## Exercise requirements
Pull out each line in the listing below that contains the string "rangeland". Copy those lines in the order they appear.

## Exercise materials
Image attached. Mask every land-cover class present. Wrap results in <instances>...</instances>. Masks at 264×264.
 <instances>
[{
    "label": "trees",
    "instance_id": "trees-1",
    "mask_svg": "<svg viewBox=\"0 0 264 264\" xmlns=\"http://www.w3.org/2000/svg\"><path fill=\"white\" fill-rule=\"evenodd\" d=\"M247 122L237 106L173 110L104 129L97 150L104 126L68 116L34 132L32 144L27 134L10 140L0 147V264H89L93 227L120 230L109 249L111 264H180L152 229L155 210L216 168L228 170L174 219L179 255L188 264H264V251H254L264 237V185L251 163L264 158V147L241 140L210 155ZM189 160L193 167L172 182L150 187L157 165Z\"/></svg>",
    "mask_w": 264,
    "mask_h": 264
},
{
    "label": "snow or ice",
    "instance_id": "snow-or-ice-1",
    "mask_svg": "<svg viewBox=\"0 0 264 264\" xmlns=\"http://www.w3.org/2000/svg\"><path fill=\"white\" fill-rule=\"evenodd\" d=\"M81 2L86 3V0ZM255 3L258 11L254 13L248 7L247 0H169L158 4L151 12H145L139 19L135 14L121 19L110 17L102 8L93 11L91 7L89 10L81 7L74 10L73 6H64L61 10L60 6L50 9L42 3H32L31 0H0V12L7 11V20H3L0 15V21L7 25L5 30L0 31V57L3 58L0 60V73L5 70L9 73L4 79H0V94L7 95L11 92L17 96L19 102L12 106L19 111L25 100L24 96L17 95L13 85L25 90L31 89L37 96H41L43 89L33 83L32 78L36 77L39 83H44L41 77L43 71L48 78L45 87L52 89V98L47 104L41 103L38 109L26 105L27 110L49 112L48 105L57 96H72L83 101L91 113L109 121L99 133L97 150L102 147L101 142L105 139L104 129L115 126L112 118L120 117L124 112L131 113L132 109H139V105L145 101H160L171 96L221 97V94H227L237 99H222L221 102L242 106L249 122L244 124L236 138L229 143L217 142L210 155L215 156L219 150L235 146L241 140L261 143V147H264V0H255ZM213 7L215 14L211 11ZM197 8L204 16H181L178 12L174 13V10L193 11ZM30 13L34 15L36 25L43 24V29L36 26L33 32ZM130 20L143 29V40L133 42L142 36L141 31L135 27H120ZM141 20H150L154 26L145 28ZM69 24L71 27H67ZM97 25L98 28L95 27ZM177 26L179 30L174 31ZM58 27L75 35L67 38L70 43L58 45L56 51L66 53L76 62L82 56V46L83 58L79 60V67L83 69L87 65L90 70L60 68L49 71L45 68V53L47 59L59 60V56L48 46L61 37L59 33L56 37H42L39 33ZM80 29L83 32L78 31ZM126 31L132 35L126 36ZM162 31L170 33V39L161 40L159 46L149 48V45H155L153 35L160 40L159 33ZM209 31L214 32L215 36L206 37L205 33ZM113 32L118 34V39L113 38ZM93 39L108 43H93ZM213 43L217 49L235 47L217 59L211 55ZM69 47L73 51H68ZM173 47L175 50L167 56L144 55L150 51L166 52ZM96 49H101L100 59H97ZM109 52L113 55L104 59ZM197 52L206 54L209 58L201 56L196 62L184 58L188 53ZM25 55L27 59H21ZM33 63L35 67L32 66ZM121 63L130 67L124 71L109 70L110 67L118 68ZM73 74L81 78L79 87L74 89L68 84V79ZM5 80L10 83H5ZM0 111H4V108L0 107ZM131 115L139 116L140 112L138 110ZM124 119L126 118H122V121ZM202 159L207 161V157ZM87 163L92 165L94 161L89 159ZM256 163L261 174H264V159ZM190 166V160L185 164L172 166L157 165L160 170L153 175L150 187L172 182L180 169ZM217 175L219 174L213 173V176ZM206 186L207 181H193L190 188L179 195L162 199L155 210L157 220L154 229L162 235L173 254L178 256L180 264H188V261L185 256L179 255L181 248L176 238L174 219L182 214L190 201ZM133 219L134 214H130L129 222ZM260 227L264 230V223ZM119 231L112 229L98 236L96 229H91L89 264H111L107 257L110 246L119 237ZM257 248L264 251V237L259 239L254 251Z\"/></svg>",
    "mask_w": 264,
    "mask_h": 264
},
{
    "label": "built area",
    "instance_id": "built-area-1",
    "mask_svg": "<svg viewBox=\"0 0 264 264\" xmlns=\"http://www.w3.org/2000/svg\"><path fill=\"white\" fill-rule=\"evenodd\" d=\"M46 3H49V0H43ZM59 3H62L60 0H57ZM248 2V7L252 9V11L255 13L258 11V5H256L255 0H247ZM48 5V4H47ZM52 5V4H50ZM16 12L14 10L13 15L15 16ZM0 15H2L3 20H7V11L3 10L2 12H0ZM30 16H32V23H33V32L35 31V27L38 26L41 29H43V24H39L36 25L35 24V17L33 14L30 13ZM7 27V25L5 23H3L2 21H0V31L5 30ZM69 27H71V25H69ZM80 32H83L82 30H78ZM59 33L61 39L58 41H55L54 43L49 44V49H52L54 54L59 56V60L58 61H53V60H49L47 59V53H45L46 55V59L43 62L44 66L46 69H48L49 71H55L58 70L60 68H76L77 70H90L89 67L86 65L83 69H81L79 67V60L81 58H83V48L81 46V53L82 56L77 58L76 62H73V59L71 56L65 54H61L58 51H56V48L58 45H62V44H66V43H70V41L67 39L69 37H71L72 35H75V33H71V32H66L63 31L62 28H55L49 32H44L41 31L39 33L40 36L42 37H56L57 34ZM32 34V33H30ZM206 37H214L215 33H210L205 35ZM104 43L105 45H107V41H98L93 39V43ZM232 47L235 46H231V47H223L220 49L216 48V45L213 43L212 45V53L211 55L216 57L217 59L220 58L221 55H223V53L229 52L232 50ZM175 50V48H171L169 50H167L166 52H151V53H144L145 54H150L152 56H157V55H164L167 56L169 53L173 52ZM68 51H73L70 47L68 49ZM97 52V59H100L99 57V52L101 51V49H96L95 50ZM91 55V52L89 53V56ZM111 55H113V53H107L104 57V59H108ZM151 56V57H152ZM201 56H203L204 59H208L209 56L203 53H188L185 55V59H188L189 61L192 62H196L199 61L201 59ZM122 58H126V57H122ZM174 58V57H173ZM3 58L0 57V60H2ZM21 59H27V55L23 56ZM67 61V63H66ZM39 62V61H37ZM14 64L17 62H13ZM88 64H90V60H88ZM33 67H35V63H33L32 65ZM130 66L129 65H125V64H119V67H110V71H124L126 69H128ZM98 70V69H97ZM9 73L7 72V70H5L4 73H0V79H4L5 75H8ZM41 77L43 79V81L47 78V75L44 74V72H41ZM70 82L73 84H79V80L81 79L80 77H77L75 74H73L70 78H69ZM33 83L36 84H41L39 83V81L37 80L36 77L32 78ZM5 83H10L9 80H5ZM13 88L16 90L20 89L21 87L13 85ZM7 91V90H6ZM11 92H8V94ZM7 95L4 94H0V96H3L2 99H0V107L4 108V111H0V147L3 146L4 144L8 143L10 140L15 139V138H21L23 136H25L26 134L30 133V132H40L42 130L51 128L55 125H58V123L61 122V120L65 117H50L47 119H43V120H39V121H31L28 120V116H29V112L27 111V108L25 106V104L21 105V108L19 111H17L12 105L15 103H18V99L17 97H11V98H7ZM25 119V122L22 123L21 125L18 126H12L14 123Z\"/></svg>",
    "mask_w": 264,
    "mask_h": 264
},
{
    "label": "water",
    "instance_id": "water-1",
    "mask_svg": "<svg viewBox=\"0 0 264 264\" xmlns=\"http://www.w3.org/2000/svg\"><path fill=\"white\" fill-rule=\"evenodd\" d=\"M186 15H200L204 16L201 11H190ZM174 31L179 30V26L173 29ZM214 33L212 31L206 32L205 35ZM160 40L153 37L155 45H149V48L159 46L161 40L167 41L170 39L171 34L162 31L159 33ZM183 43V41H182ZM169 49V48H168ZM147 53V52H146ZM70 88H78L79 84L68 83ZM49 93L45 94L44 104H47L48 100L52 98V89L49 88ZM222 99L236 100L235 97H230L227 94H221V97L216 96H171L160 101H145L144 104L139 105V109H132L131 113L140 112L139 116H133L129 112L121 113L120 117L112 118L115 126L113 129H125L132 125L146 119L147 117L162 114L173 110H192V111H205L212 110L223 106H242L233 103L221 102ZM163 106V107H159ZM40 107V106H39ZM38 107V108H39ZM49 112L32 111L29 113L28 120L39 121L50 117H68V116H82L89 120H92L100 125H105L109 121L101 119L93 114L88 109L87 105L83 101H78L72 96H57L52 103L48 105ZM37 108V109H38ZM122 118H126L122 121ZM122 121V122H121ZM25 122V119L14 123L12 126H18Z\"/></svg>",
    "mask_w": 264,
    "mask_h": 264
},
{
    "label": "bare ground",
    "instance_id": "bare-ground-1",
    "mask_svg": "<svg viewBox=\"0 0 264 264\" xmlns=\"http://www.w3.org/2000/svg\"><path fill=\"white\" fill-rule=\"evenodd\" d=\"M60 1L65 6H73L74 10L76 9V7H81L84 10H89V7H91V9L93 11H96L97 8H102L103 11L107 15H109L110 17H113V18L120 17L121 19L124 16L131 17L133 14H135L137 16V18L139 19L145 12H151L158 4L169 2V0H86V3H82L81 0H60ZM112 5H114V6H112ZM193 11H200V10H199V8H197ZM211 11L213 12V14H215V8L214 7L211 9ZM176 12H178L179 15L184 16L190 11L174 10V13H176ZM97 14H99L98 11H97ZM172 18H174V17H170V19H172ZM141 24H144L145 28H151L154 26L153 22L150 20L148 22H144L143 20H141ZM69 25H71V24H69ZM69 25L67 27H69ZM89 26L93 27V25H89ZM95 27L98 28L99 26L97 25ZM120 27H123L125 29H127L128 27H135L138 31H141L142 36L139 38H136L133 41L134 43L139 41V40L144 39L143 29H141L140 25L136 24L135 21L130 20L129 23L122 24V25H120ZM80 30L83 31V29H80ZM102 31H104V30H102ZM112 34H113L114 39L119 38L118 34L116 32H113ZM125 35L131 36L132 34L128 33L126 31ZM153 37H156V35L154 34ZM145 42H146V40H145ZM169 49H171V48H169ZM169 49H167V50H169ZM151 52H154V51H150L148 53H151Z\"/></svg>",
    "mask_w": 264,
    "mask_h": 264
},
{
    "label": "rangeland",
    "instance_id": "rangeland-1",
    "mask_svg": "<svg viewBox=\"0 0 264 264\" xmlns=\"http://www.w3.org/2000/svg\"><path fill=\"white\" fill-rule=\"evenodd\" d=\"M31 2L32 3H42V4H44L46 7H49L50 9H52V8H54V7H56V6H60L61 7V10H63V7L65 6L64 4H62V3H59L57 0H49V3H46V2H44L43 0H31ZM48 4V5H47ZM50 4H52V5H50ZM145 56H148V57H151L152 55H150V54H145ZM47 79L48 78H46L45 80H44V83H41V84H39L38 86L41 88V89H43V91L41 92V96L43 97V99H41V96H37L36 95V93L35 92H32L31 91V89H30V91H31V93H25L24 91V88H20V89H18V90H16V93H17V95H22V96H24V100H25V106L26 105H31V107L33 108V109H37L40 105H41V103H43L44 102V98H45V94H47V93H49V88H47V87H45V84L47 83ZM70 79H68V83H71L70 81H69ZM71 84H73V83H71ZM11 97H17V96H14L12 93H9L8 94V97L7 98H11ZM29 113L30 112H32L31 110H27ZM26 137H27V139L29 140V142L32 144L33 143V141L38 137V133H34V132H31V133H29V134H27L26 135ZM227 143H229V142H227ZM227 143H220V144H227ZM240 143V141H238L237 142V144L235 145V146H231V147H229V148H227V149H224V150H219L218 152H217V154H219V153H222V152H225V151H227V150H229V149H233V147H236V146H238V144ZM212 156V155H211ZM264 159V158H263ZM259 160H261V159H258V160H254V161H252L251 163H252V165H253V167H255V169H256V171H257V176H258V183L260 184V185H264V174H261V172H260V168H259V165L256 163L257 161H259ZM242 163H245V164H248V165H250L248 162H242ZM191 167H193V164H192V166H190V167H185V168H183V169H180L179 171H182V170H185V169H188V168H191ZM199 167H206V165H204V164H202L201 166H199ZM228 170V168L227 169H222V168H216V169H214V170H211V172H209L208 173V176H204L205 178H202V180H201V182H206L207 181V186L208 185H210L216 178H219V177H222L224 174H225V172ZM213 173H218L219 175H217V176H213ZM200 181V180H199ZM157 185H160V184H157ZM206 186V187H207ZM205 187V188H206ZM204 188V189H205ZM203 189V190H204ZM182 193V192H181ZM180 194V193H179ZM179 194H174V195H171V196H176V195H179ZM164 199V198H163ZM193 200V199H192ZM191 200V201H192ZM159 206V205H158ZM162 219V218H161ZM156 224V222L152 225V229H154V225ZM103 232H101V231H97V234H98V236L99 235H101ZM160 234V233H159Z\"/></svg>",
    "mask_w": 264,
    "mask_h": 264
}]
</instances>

## Result for this exercise
    "label": "rangeland",
    "instance_id": "rangeland-1",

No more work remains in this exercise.